Laserdrucker oder Tintenstrahler?

Im Laufe des Semesters kommt in den meisten Studiengängen eine Menge an Papier zusammen. Die meisten Professoren nutzen als Skript Power-Point Präsentationen, die sie ins Internet stellen, so dass man als Student die Möglichkeit hat, sich diese im Anschluss an die Veranstaltung (oder vorher) herunterzuladen und damit zu lernen. Manchen reicht es, wenn sie diese auf ihrem iPad oder Notebook speichern und damit digital verfügbar haben, doch viele können besser mit Papier vor sich lernen (zu diesem Lerntyp gehöre ich). Das mag zwar veraltet erscheinen, aber letztlich kommt es auf das Ergebnis in der Klausur an und nicht, wie man dorthin gelangt. Man muss also pro Semester und Vorlesung vielleicht 400 Folien drucken. Spart man Platz und legt 6 Folien auf eine Seite, kommt man mit weniger Papier aus, dennoch wird der Verbrauch relativ hoch sein.
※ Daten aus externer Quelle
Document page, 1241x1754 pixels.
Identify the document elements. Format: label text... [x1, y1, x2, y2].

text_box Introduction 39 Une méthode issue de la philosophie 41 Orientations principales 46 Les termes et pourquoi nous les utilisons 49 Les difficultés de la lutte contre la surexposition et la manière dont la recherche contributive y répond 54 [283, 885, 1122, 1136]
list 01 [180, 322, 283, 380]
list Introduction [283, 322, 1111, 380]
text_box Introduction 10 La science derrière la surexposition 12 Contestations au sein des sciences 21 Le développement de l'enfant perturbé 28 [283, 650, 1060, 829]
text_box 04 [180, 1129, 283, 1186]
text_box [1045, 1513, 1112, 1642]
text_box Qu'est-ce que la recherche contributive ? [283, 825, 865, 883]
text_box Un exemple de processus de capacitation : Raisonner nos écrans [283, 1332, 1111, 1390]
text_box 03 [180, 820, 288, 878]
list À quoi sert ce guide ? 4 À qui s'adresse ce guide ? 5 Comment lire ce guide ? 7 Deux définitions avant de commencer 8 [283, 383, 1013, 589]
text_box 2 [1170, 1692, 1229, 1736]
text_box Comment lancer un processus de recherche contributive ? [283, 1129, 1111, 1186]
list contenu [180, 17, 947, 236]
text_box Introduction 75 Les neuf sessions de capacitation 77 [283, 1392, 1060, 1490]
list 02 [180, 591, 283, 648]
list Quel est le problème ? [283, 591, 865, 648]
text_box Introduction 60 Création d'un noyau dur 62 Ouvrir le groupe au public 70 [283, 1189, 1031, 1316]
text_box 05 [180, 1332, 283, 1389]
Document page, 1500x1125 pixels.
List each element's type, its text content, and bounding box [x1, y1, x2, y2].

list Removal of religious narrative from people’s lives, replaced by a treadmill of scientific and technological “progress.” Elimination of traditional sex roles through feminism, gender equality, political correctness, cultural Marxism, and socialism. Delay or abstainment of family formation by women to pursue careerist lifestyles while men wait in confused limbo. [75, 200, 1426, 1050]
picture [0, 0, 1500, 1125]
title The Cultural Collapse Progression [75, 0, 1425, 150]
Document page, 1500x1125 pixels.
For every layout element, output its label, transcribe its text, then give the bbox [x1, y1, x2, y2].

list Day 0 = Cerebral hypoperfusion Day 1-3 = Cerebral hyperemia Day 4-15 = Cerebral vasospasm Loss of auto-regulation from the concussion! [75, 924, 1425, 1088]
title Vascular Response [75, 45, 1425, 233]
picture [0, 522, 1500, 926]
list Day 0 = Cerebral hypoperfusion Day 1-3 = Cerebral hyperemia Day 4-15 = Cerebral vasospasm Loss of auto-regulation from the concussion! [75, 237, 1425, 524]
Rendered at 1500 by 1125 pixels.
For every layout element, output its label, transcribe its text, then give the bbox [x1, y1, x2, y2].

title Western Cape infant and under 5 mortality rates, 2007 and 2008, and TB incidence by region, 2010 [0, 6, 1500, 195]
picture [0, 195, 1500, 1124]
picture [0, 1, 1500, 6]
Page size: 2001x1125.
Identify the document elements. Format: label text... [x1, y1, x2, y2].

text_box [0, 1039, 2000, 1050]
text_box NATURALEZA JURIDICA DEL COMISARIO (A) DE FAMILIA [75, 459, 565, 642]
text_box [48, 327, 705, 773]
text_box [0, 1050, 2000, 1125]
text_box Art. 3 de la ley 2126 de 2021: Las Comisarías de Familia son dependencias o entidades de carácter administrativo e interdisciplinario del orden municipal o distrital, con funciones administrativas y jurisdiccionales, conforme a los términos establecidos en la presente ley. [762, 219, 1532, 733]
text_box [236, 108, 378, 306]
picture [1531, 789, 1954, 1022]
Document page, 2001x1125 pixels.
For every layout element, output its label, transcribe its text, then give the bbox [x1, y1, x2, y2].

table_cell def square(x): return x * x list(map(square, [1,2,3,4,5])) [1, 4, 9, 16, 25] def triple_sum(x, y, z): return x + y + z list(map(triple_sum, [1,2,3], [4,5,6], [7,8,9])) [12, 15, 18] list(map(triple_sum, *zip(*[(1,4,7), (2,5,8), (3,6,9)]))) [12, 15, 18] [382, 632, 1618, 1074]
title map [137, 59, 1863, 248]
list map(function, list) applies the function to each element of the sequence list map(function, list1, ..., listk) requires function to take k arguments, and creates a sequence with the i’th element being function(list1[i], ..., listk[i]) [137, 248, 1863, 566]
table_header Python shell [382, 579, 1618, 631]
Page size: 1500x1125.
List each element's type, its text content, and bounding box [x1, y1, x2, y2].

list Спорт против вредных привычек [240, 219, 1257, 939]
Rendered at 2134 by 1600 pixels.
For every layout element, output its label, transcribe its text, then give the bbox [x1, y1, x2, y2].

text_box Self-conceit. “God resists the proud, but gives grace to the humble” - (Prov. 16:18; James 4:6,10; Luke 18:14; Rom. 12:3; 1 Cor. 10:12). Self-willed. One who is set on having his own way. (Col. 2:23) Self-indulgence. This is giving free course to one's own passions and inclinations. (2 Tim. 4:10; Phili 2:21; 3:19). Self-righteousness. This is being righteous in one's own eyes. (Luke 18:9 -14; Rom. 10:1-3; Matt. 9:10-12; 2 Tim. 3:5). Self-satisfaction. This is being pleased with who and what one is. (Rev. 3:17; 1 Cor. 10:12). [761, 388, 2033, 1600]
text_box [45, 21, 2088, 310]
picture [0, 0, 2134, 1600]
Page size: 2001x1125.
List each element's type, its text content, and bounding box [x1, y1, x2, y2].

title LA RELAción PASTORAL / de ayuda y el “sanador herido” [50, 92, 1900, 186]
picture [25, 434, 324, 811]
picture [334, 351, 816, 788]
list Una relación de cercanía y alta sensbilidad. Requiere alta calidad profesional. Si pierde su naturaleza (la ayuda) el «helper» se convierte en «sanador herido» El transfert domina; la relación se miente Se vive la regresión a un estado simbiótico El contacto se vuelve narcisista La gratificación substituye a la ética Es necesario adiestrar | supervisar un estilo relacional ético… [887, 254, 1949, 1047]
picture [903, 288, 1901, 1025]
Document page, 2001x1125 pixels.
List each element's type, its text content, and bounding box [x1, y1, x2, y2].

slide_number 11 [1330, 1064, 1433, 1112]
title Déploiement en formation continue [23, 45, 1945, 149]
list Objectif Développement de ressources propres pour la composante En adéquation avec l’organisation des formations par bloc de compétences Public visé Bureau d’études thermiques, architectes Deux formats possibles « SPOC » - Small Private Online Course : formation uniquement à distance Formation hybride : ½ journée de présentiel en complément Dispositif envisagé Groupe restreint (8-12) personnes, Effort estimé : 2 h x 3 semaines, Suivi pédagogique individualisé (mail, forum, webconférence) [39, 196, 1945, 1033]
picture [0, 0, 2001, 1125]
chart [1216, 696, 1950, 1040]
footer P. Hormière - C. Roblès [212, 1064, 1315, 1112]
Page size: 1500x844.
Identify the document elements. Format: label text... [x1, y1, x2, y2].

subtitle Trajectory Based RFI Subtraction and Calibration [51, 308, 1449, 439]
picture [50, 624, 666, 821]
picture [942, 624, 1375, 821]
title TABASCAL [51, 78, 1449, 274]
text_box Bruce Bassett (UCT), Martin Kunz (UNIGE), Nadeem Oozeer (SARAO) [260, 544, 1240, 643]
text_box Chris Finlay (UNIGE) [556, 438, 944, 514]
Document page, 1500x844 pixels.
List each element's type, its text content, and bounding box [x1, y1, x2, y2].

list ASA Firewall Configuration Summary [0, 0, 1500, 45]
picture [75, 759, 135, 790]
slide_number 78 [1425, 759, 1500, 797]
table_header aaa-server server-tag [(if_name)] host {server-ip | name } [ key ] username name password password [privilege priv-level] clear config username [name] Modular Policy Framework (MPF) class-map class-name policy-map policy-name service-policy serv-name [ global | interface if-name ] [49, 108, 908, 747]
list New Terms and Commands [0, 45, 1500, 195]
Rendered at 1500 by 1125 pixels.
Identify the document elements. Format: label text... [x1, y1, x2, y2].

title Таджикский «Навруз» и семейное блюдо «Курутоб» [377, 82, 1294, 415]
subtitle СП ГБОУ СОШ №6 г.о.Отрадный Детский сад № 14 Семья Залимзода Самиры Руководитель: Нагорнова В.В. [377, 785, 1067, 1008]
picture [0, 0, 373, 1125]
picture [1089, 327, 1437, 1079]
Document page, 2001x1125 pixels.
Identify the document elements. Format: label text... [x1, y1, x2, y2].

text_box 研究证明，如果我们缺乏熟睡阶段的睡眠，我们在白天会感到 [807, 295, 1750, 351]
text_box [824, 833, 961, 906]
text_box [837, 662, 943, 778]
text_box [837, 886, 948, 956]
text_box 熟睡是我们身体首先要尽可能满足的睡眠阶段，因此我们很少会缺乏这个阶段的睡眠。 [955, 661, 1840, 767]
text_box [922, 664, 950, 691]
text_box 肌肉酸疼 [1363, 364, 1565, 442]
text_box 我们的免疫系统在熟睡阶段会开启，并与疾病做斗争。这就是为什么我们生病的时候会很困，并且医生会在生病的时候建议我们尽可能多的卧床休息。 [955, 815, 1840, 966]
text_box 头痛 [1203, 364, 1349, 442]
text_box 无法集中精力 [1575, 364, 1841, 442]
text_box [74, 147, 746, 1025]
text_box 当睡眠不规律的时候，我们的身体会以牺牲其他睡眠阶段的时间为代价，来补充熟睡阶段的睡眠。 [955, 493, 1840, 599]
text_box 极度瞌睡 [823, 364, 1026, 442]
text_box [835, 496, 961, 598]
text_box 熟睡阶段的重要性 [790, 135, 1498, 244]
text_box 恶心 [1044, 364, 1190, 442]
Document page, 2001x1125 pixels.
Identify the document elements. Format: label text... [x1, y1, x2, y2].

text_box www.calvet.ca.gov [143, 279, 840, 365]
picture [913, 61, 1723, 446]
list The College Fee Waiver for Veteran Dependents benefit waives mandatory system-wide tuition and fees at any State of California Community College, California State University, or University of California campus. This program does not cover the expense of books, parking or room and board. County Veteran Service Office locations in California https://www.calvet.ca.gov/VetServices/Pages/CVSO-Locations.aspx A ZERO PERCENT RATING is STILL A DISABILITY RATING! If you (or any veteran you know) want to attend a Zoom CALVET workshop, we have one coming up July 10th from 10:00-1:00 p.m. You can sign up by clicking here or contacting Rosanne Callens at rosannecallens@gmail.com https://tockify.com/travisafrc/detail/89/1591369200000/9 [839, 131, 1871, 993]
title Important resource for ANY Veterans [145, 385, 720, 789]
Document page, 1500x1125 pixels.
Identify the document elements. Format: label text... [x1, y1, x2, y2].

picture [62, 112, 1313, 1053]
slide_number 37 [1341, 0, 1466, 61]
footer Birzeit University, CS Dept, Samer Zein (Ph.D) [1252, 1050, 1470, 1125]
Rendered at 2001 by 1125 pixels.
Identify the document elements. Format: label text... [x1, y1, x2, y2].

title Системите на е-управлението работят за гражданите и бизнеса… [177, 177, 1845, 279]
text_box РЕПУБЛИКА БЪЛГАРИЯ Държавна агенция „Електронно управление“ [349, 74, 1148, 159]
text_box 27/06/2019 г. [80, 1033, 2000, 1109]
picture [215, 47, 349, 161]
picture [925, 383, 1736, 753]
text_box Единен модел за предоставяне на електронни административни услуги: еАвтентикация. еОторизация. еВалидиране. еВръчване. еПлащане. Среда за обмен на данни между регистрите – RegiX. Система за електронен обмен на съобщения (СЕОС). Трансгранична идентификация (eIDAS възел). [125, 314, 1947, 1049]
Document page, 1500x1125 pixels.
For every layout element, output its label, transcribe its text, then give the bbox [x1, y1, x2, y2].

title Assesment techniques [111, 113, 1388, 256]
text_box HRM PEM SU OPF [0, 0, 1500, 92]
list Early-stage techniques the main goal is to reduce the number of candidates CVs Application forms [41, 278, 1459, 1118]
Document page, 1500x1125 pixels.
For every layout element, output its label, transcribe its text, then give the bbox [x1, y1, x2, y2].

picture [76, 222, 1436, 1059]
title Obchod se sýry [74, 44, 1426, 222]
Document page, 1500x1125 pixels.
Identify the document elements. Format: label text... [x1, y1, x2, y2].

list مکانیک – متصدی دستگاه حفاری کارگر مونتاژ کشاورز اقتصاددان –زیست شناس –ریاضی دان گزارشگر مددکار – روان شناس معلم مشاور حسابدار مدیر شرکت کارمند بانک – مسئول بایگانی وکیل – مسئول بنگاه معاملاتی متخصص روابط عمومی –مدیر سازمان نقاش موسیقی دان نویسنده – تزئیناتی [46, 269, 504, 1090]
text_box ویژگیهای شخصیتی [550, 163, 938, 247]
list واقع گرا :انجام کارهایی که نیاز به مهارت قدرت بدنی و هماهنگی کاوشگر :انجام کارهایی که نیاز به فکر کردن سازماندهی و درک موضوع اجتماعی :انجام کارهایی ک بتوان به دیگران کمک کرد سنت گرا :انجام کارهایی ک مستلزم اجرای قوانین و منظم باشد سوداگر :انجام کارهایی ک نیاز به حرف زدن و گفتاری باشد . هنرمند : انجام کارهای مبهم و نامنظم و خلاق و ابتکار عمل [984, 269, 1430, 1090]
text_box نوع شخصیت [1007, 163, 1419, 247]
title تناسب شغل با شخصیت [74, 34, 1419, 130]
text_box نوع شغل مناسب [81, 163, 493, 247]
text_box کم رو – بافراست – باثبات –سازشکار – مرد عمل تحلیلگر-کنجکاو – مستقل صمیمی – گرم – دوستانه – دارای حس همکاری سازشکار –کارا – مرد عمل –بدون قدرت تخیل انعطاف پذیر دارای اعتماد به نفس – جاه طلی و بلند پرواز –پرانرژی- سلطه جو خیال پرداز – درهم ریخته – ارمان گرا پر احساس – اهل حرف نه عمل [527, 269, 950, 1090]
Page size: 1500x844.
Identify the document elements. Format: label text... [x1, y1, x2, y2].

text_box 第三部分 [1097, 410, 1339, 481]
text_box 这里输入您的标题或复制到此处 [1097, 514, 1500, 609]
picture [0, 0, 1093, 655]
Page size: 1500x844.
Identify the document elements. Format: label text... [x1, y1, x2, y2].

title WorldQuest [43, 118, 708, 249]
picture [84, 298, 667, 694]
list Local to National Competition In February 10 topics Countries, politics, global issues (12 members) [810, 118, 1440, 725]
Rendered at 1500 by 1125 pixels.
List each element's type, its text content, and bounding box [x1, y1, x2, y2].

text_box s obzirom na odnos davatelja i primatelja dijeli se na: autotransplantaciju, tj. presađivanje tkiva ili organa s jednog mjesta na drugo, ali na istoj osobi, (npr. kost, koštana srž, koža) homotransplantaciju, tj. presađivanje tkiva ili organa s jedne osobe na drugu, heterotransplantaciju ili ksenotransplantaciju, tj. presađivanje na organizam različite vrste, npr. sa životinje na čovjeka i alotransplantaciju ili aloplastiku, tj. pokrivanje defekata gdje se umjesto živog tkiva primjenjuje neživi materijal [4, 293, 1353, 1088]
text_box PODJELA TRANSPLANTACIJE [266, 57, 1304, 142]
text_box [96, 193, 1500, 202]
Wer hier mit einem Tintenstrahldrucker arbeitet, wird schnell an die Grenzen gelangen, zumal das Nachfüllen der Patronen über die Zeit sehr sehr teuer werden kann und werden wird. Aus diesem Grund ist es empfehlenswert, sich die Anschaffung eines Laserdruckers zu überlegen. Idealerweise kann dieser nicht nur schwarz-weiß, sondern auch in Farbe drucken. Man sollte hier übrigens nicht unbedingt nach dem Preis des Druckers gehen, sondern eher nach dem Preis der Kartuschen. Einen etwas teureren Drucker kann man leicht verschmerzen, wenn dafür die Nachfüllung der Toner günstiger kommt. Auch die Funktion des doppelseitigen Bedruckens von Seiten erweist sich in der Praxis als Vorteil, spart man auf diesem Wege doch eine Menge Papier.
Schaut man im Internet, entdeckt man hier schnell günstige Laser Drucker, mit denen man sich über den Verlauf des Studiums einiges an Kosten (und Zeit) sparen kann.